For businesses of all sizes, the stakes surrounding every deal, strategy and operation are undoubtedly high. This is just as true with a startup that's operating on angel investments of several million as it is for enterprises that are contemplating mergers and acquisitions in the double-digit billions. Keeping this in mind, it becomes clear that the ability to predict the future of a given industry or a small factor within a sector and analyze its impact is incredibly valuable. Predictive analytics solutions are capable of fulfilling this role.
The American film industry in Hollywood is one sector that is beginning to adopt analytics and business intelligence analysis techniques with notable frequency. As budgets for mainstream Hollywood movies grow larger and larger – the approximate range for many of 2013's biggest releases is between $100 and $250 million – stakes grow in direct correlation with them. The effects of this high-risk environment extend not only to bottom-line budgets but also to the creative visions of those involved in the movies themselves. BI software can be used to analyze the metrics that will help determine the likelihood of box office success and help avoid the potential for failure.
Examining recent failures
Two recent films that bottomed out at the box office exemplify where the analysis of audience data would have helped. The first is the 2012 sci-fi adventure John Carter, based on the early 20th century novels by Edgar Rice Burroughs. While reviews were not entirely negative and it did well overseas, poor U.S. marketing techniques and a misunderstanding of the film's potential appeal led to the film losing almost $200 million for its studio, Disney.
2013's adaptation of classic serial The Lone Ranger, starring Johnny Depp, seemed a more sure bet, with a bankable lead and creative team.

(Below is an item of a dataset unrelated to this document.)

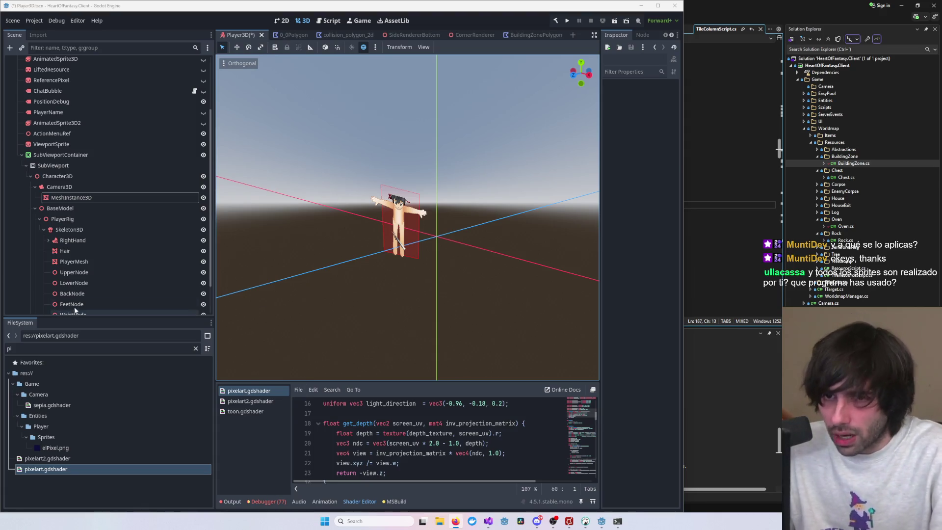
left_click(49, 166)
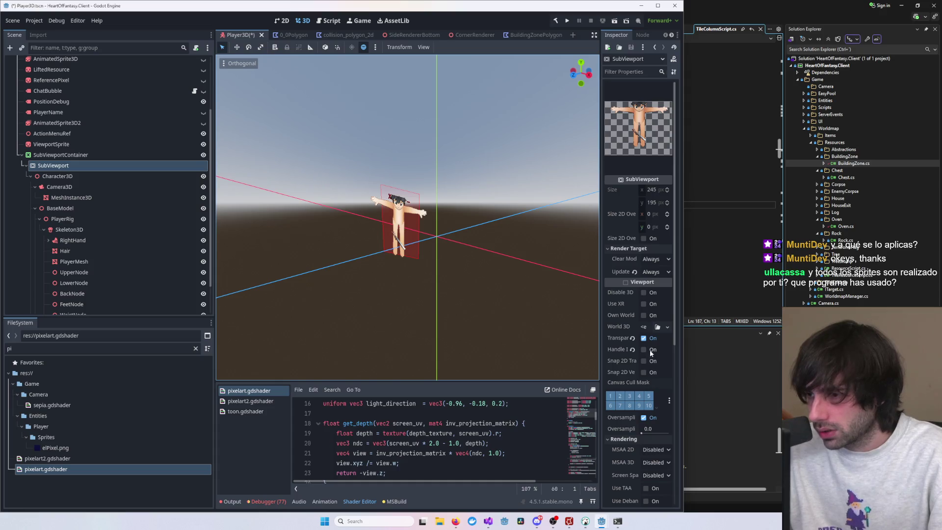
left_click(459, 217)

However, The Guardian reported that the $225-million film is projected by Disney to lose between $160 and $190 million. Filmmakers blamed critical perception, while industry experts cite the story's lack of relevance among today's youth.

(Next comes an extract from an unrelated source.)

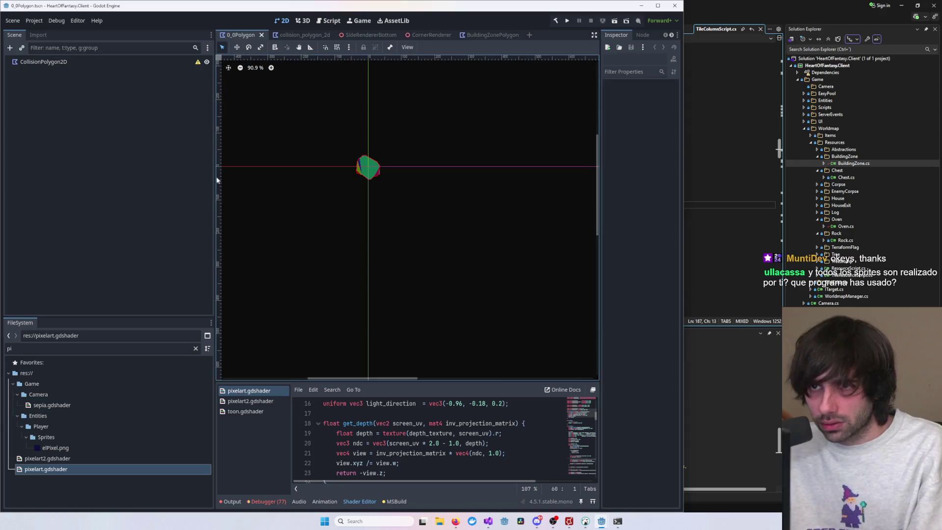
left_click(67, 350)
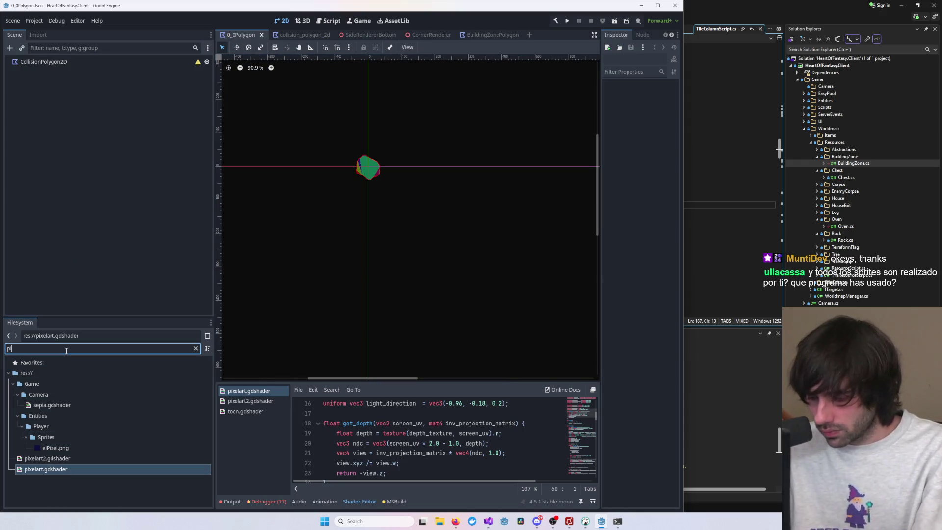
key("BackSpace")
key("BackSpace")
type("Player")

Handicapping Hollywood with analytics
Vinny Bruzzese, a former statistics professor, has risen in esteem among Hollywood insiders for his combined use of statistical analysis and critical input to gauge a film script's potential for success. According to The New York Times, his company Worldwide Motion Picture Group analyzes everything from the box-office performance of past films with similar content to the more abstract elements of a script, and Bruzzese has turned it into a lucrative use of analytics.
Summing up what he did in an interview with the source, Bruzzese said, "I understand that writing is an art, and I deeply respect that. But the earlier you get in with testing and research, the more successful movies you will make."